Appearance
Centauron Network Architecture
The Centauron Network is built on a robust, decentralized architecture designed to facilitate secure, collaborative AI development in digital pathology. Evolving through several iterations, the final system design (Iteration 4) combines a pragmatic monolithic node structure with a sophisticated blockchain-based communication and trust layer, ensuring data sovereignty, intellectual property protection, and scalable collaboration.
Core Principles
The architecture is founded on:
- Decentralized Data Sovereignty: Data owners retain full control over their data, which resides locally on their autonomous Centauron nodes.
- Peer-to-Peer Network: Centauron nodes communicate directly with each other, minimizing reliance on central intermediaries.
- Federated Computing: Computations, especially AI model training and validation, occur at the data source, preventing raw data transfer.
Centauron Node Architecture
Each Centauron node operates as a self-contained unit, primarily implemented as a monolithic web application using the Django framework. This design choice prioritizes ease of deployment and maintenance, making participation accessible.
Key components within a node include:
- Monolithic Application: Handles core functionalities like project management, challenge execution, data management, and communication.
- Kubernetes Integration: For executing federated computations (e.g., AI model inference) in a secure, isolated, and resource-managed environment. This ensures that external code runs safely without uncontrolled data egress.
- Local Data Storage: Manages WSIs and annotations, ensuring data locality.
Communication Layer
Centauron employs a hybrid communication model:
- Broadcast Messages (Blockchain & IPFS): For network-wide information dissemination, such as announcing new nodes or users, and for logging critical actions.
- Messages are stored in IPFS (InterPlanetary File System), a distributed file system.
- The unique Content Identifier (CID) of the IPFS message is then written to a new block on the network's permissioned blockchain, powered by Hyperledger Besu.
- This creates a decentralized, chronological, and immutable record of network state, replacing the need for a central authority for node registration.
- Private Messages: Direct, secure communication between two Centauron nodes for specific interactions (e.g., sending a submission from a Hub to a Project-PI, or from a Project-PI to a Data Owner).
Blockchain Integration (Hyperledger Besu)
The network utilizes a permissioned blockchain, implemented with Hyperledger Besu (an Ethereum client), for several critical functions:
- Immutable Logging: All relevant data usage, intellectual property transfers, and key network events are permanently recorded on the blockchain, providing a transparent and auditable trail.

* _Extracted material_:
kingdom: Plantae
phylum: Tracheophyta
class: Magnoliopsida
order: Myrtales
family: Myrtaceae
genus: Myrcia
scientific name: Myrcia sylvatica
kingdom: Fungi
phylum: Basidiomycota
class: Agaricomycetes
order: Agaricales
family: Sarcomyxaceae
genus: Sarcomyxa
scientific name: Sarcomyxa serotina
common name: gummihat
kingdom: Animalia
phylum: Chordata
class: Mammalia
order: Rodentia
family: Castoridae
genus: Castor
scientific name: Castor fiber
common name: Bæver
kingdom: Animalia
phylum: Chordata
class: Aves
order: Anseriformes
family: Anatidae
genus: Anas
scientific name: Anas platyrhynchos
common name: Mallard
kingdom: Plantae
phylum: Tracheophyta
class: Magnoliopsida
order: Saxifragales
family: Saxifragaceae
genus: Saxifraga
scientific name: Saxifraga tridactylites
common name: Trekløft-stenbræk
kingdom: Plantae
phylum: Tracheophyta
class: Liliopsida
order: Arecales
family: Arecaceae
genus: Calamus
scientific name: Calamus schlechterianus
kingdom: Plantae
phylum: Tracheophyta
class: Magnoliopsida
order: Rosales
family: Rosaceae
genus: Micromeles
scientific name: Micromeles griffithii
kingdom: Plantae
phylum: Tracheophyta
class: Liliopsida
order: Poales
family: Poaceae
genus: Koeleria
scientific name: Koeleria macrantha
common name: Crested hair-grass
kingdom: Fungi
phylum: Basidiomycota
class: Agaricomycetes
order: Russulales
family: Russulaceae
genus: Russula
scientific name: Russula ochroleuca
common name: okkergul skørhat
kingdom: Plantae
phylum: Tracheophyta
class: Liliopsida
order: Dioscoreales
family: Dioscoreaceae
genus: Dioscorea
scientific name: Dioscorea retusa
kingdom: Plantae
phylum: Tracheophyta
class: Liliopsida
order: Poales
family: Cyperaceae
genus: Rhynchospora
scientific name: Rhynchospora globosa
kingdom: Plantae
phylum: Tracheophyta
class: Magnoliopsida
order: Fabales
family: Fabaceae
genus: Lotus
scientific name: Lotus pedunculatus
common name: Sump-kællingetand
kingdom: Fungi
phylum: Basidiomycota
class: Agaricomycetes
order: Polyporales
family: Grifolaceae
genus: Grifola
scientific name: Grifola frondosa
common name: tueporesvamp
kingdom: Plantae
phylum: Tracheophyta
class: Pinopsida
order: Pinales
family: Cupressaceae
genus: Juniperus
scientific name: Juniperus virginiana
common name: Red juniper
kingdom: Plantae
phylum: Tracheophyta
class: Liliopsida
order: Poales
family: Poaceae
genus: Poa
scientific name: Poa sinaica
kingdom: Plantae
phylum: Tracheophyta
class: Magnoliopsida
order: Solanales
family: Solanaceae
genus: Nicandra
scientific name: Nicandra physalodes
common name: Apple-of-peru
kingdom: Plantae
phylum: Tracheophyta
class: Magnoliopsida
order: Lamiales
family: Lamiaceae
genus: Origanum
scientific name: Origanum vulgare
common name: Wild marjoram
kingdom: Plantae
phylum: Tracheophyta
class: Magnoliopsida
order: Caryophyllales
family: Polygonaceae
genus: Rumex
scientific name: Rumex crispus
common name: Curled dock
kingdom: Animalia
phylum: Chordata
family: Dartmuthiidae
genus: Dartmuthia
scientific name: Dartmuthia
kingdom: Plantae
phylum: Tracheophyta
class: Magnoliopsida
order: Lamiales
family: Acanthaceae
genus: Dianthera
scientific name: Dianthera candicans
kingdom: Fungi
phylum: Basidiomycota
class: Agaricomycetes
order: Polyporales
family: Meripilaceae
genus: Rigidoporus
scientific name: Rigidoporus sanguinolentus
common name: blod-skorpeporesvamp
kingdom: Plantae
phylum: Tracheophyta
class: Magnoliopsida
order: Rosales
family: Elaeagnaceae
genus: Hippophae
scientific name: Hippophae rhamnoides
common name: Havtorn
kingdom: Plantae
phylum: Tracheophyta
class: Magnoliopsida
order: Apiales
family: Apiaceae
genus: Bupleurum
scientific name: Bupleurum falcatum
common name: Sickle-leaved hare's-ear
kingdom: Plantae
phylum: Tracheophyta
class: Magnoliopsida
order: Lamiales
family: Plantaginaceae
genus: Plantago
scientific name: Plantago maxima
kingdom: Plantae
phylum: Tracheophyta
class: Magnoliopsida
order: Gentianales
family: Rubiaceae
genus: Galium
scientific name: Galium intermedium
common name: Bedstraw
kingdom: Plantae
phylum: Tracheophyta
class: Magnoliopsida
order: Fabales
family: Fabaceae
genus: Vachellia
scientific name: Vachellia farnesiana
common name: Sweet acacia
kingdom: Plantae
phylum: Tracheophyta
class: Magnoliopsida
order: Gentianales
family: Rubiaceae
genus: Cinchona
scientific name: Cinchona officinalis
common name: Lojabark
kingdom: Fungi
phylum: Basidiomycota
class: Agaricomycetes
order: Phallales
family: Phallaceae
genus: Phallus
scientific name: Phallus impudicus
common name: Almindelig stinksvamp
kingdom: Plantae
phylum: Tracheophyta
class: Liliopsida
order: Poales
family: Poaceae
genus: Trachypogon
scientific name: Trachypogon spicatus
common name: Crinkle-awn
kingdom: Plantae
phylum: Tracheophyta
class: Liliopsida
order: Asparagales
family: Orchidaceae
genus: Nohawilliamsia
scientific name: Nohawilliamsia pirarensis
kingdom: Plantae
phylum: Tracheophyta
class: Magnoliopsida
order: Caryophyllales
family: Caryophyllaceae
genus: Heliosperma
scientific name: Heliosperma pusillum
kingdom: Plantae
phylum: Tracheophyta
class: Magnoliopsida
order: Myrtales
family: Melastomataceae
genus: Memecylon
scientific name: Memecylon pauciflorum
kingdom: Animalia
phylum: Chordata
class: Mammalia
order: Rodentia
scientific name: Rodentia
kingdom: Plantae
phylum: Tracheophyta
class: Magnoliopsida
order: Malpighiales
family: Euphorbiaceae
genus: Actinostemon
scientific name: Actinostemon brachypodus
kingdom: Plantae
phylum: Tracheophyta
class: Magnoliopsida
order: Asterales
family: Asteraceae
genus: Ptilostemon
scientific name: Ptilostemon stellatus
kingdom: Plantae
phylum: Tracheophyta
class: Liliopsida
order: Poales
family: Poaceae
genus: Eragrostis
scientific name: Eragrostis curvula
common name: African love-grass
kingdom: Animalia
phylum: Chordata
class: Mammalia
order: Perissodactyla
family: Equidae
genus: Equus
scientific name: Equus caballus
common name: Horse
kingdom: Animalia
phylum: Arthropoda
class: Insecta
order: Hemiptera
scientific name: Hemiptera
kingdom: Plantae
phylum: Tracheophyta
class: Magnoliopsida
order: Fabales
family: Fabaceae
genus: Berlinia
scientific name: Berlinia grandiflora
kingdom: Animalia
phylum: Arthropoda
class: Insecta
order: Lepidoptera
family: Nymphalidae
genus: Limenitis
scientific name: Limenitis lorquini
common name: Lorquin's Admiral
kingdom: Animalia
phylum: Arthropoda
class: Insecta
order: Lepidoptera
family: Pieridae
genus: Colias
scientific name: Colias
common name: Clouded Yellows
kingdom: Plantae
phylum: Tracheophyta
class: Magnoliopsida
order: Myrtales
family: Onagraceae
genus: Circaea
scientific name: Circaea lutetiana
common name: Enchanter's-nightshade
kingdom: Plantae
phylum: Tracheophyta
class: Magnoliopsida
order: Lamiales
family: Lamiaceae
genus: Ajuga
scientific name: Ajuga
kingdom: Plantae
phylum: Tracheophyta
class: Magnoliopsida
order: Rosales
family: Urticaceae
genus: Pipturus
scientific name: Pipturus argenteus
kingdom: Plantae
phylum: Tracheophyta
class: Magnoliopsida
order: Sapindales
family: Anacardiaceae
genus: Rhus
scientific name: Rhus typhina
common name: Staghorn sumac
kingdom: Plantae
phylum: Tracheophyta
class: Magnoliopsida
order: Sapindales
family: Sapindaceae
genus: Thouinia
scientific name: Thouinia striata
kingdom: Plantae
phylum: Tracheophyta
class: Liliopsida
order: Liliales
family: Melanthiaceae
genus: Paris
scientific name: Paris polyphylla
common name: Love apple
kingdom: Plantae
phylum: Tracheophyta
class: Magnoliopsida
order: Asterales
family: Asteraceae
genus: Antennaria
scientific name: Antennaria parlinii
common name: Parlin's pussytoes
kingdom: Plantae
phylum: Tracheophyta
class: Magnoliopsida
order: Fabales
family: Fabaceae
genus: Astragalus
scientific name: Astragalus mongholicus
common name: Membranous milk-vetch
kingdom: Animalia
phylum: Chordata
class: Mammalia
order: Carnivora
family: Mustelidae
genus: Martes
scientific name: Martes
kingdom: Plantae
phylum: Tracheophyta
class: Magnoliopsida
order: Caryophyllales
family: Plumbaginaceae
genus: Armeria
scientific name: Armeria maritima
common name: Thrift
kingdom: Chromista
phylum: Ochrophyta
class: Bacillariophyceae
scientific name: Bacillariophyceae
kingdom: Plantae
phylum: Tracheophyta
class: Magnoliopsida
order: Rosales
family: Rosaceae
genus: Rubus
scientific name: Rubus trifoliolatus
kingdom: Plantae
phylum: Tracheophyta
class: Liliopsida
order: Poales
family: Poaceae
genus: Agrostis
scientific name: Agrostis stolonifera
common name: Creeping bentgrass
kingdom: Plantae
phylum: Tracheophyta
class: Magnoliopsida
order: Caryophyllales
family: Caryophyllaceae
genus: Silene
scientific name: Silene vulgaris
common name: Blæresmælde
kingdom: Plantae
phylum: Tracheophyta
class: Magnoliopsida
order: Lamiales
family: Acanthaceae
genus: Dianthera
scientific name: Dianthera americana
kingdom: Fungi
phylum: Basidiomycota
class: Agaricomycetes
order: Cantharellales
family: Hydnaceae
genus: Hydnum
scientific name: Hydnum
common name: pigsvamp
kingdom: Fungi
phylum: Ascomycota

* _Exercise 1_: According to the Centauron architecture text, why is each node built as a monolithic Django web application? Answer in one to three sentences.
* _Exercise 2_: Copy the part of the Centauron architecture text between "- Private Messages: Direct, secure" and "Integration (Hyperledger Besu)", inclusive.
Rely on the Centauron architecture text alone.

* _Task result 1_: The monolithic design was chosen because it makes nodes easy to deploy and maintain. That simplicity makes participation in the network accessible.

* _Task result 2_:
- Private Messages: Direct, secure communication between two Centauron nodes for specific interactions (e.g., sending a submission from a Hub to a Project-PI, or from a Project-PI to a Data Owner).
Blockchain Integration (Hyperledger Besu)